Some people would appear to have had an increased lifetime exposure to well water, head trauma, various dietary influences, rural living and infection. Exposure to rotenone and paraquat may increase the risk. In women, an oophorectomy increases the risk.


Protective factors would appear to be smoking, drinking coffee or black tea and possibly the use of non-steroidal anti-inflammatory drugs. High uric acid levels also seem to protect.



Pain is rarely considered in people with Parkinson’s disease as a significant problem. In reality, it is very difficult to treat in those with the condition. It is always a problem in trying to separate drug or ageing effects from the disease. Pain is more common when motor function declines and dopamine responsiveness diminished. 60-85% of people with PD will have pain, though there are different mechanisms. Recently, a King’s PD pain scale has been validated but is not in general use yet.




  1. Dystonic muscle contraction
  2. Muscular pain (deconditioning)
  3. Associated spondylotic disease and posture with radicular pain
  4. Neuropathic pain and restless legs
  5. Evidence of abnormal and no susceptive processing


There are no strategies that actually exist for management. It is very much a try it and see approach.
■ ■ ■ ■ ■
_DIRECTIONS_
Answer these questions using the passage on Parkinson's disease.
1. Exposure to which two substances may increase the risk?
2. What percentage of people with PD will have pain?
3. What kind of approach to management does the passage describe in its last sentence?
The rows that come next are separate material and are not connected to the passage.

[Chart interpretation exercises]
■ ■ ■ ■ ■
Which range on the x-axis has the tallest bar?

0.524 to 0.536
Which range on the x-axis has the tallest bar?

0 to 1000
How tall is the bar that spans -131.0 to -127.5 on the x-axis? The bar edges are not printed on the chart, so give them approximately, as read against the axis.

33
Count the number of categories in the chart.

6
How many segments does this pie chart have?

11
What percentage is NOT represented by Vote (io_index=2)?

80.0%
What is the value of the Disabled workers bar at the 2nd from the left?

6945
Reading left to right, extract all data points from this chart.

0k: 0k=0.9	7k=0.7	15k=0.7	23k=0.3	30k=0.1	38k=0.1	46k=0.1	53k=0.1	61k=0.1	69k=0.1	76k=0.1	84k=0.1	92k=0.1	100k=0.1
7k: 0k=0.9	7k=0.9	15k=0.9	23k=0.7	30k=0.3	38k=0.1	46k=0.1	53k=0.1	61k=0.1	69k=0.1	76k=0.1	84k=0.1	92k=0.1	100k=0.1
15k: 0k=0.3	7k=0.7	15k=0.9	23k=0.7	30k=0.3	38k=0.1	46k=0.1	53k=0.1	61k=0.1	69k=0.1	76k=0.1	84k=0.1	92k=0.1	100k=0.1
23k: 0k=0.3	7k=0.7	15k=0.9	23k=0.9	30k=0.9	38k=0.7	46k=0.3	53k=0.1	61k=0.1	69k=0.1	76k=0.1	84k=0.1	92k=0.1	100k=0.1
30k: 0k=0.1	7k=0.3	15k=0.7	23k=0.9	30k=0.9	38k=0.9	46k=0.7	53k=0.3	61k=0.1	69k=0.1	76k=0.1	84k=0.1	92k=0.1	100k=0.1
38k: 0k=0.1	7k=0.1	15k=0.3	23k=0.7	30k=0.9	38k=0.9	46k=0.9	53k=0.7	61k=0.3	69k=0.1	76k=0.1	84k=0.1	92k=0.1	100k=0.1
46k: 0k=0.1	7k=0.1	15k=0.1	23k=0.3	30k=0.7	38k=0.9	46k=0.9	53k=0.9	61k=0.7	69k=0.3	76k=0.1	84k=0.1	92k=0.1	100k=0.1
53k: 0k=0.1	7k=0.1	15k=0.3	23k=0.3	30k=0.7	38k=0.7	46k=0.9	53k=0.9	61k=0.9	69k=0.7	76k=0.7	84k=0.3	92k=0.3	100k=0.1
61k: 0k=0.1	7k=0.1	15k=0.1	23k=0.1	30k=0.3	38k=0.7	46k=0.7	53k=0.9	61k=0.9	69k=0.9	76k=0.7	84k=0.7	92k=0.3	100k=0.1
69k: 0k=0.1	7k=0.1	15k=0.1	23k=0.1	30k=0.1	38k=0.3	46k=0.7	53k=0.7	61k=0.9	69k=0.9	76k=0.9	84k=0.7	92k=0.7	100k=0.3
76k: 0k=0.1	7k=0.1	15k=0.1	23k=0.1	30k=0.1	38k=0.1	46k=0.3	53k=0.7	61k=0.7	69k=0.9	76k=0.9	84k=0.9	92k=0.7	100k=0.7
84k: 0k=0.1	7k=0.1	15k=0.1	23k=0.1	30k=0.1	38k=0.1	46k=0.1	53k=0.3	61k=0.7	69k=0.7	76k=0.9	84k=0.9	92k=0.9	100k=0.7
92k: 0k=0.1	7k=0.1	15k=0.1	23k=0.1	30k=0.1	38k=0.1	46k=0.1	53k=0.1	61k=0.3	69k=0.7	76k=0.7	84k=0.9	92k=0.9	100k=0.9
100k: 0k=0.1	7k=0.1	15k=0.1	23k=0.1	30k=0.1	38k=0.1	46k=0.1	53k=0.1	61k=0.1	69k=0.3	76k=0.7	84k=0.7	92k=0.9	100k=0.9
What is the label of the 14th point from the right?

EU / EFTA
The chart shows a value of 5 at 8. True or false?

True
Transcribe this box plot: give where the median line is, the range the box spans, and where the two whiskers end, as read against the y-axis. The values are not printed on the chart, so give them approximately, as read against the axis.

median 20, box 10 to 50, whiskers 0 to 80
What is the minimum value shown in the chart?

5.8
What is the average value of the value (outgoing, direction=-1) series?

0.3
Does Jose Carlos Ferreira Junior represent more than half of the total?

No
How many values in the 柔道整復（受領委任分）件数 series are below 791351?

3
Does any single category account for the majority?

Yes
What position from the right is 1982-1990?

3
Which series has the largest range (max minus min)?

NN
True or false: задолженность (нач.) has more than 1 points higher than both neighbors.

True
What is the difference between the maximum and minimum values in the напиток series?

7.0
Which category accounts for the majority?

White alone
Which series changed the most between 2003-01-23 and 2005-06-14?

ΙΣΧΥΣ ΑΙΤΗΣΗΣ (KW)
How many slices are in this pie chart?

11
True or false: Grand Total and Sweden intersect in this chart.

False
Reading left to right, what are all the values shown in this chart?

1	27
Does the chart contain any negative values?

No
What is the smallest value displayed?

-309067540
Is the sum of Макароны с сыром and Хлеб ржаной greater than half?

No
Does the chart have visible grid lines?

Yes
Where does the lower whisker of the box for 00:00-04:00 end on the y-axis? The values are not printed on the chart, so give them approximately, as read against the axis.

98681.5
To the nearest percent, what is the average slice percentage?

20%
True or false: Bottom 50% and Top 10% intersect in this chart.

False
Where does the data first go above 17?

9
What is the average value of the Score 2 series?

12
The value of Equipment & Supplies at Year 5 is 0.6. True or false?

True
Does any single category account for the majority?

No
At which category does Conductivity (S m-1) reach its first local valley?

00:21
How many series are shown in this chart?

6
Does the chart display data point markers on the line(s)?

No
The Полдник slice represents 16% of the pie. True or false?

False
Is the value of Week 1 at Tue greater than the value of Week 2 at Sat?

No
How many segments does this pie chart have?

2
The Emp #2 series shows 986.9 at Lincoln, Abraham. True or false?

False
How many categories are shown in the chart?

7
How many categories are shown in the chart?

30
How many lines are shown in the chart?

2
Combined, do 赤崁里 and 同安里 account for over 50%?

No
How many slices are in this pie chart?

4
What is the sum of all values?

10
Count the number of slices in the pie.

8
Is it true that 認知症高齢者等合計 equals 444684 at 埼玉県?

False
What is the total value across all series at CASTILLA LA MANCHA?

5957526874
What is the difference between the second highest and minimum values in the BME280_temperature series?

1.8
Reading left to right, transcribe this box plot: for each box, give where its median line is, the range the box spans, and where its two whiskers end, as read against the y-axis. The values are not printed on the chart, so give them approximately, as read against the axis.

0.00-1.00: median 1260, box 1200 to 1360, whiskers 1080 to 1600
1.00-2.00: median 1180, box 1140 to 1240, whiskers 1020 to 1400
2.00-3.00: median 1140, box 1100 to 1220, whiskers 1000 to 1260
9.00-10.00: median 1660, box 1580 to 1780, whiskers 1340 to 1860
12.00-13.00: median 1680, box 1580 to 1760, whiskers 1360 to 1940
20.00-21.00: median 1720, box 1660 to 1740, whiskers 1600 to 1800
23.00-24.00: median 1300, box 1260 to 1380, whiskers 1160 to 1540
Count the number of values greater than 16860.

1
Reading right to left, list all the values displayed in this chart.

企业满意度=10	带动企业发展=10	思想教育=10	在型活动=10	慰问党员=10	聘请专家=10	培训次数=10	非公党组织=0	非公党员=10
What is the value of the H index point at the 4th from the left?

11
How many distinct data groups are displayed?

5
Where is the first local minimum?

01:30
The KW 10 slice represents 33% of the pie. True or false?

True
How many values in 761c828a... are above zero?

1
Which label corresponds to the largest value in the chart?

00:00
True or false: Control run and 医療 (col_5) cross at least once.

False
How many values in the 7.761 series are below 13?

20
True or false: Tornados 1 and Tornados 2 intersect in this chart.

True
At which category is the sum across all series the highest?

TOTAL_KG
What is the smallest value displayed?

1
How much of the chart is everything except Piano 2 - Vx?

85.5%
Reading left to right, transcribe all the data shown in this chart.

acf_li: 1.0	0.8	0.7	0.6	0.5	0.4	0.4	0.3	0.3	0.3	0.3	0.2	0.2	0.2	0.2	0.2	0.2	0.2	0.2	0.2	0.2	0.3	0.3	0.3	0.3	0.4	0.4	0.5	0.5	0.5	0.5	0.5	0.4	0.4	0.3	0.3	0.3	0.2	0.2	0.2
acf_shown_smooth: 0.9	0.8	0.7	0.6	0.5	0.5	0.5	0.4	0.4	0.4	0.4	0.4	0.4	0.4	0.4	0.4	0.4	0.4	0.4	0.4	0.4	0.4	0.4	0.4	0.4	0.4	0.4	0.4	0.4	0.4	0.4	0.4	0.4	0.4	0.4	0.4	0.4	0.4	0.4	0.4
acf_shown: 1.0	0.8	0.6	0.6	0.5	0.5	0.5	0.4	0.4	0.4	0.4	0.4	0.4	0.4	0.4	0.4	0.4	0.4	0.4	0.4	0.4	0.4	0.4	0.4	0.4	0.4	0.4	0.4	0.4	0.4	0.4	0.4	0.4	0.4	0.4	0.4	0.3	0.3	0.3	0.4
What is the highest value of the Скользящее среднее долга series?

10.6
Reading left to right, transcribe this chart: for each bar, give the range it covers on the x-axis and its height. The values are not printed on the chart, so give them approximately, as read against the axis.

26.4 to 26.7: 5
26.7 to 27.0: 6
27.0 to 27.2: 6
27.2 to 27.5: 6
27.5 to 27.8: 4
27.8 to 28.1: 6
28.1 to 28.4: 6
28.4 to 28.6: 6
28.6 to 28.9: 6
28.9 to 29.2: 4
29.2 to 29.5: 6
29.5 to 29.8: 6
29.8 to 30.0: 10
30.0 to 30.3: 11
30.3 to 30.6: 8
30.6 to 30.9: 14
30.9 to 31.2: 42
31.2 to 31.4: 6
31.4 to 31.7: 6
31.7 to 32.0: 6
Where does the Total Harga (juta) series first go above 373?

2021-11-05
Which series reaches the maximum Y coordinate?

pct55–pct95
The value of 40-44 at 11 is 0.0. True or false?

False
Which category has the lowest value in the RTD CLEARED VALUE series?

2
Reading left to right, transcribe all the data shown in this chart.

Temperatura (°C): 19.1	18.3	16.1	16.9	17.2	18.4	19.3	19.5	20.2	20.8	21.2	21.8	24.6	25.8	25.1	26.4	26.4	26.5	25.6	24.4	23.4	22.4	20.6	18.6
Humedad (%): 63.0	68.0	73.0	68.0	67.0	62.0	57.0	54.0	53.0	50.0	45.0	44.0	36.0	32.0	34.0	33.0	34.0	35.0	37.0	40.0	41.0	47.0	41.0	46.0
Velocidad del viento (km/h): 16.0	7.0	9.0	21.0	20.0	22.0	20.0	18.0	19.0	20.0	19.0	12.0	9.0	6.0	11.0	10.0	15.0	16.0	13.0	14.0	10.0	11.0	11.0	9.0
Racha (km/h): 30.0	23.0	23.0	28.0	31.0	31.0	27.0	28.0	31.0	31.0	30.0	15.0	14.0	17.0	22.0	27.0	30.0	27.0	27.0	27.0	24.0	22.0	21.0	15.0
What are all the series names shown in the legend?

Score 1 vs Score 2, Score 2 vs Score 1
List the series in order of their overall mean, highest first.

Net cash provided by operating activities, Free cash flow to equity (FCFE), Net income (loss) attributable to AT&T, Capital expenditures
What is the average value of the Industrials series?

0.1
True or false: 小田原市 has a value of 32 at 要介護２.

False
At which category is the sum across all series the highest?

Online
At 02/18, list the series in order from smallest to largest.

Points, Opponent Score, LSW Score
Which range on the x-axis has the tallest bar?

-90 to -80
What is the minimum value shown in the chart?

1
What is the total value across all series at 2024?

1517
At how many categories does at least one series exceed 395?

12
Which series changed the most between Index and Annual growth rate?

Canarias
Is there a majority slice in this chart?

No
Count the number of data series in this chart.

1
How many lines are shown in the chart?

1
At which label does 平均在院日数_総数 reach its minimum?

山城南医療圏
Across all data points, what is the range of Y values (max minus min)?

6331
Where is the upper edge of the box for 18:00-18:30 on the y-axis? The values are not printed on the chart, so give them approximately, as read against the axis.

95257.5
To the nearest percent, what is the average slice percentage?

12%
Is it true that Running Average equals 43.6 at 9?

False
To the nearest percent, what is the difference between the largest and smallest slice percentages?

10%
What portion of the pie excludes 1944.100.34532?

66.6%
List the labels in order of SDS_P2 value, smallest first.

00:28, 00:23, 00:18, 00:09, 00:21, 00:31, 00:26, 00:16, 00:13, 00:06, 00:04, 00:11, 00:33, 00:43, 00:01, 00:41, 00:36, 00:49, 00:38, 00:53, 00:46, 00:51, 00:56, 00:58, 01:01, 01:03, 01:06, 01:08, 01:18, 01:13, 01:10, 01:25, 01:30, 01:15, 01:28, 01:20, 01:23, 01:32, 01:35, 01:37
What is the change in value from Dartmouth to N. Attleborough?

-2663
■ ■ ■ ■ ■
_RESPONSE_
1. Rotenone and paraquat.
2. 60-85%.
3. A try it and see approach.